Benchmark Evaluation
Using RABAKBENCH, the authors evaluate 13 contemporary moderation systems, including commercial guardrails and open‑source models. Across all four languages, performance degrades markedly compared to English‑centric evaluations. False‑negative rates increase by 20‑40 percentage points, and many systems incorrectly flag culturally benign code‑mixed expressions as harmful. The results highlight a “localization blind spot” in current safety alignment pipelines.

Contributions

  1. Release of the first open safety benchmark covering Singaporean language variants with fine‑grained, multi‑label harm taxonomy.
  2. A reproducible Generate‑Label‑Translate framework that integrates human verification at every critical step.
  3. A systematic, toxicity‑preserving translation methodology applicable to other low‑resource languages.
  4. Comprehensive analysis of 13 guardrails, exposing significant gaps in multilingual safety performance.
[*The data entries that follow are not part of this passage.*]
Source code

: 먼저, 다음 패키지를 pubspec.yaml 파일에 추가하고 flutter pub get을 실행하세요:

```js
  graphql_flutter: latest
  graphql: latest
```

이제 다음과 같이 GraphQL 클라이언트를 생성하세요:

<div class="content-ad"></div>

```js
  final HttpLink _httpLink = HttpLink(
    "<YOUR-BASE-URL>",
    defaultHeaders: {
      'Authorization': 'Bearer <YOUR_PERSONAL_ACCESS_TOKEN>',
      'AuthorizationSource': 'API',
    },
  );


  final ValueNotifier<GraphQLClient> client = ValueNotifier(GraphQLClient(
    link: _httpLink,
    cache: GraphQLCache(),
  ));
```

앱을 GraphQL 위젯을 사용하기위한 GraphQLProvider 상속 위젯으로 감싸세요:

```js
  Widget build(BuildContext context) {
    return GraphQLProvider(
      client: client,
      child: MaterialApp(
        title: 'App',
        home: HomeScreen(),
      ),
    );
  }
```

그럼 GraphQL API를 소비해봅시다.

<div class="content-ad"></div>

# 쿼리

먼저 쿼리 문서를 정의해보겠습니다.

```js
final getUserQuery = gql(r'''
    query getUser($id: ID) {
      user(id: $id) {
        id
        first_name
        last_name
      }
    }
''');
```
All data (5,000+ examples), human‑verified translations, and evaluation code are publicly available on Hugging Face and GitHub, enabling other researchers to replicate the pipeline for different underserved linguistic communities. The work underscores that robust multilingual LLM safety requires localized, culturally aware datasets and that scalable human‑in‑the‑loop processes are essential for high‑quality benchmark creation.